What is the difference between a scoping review and a systematic review?

Explanation:
The key idea here is how these reviews approach evidence for a defined topic. Scoping reviews are built to map out what evidence exists on a topic, showing the range of study designs, populations, interventions, and outcomes, and to identify gaps in knowledge. When there’s a clearly defined focus, a scoping review will gather the relevant studies and summarize what is known about that focus, effectively synthesizing the available evidence to give a coherent picture and to guide future work. This makes it the best fit for describing how scoping work handles evidence around a focused question. In contrast, systematic reviews aim to answer a tightly defined question with explicit, prespecified criteria, and they emphasize thorough appraisal of study quality and often quantitative synthesis. The other options either imply that systematic reviews map breadth (which is more typical of scoping work) or suggest scoping reviews address breadth in a way that doesn’t emphasize answering a focused question with synthesized evidence.

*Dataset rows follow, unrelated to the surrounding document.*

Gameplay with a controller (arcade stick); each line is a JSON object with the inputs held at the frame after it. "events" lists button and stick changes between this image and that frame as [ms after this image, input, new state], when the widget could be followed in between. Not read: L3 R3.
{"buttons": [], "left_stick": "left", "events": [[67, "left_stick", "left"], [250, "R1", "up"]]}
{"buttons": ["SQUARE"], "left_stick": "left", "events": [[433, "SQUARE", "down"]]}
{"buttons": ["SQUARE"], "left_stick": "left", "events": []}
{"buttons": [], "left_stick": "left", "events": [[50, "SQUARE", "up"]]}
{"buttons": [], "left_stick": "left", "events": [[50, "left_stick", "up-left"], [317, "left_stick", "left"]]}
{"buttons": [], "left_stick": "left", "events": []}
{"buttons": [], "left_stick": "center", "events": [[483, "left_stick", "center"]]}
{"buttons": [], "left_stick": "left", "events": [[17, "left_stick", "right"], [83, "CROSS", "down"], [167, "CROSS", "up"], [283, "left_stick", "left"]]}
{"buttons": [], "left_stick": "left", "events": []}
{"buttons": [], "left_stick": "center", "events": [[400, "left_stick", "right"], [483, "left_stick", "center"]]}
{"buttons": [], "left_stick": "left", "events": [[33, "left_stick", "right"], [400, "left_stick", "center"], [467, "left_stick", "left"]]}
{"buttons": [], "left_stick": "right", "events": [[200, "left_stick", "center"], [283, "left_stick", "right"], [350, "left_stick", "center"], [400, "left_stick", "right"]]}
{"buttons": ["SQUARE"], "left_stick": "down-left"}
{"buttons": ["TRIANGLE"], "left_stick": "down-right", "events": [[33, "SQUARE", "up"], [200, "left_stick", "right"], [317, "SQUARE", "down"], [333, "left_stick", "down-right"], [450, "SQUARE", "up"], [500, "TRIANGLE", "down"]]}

The key idea here is how these reviews approach evidence for a defined topic. Scoping reviews are built to map out what evidence exists on a topic, showing the range of study designs, populations, interventions, and outcomes, and to identify gaps in knowledge. When there’s a clearly defined focus, a scoping review will gather the relevant studies and summarize what is known about that focus, effectively synthesizing the available evidence to give a coherent picture and to guide future work. This makes it the best fit for describing how scoping work handles evidence around a focused question.

In contrast, systematic reviews aim to answer a tightly defined question with explicit, prespecified criteria, and they emphasize thorough appraisal of study quality and often quantitative synthesis. The other options either imply that systematic reviews map breadth (which is more typical of scoping work) or suggest scoping reviews address breadth in a way that doesn’t emphasize answering a focused question with synthesized evidence.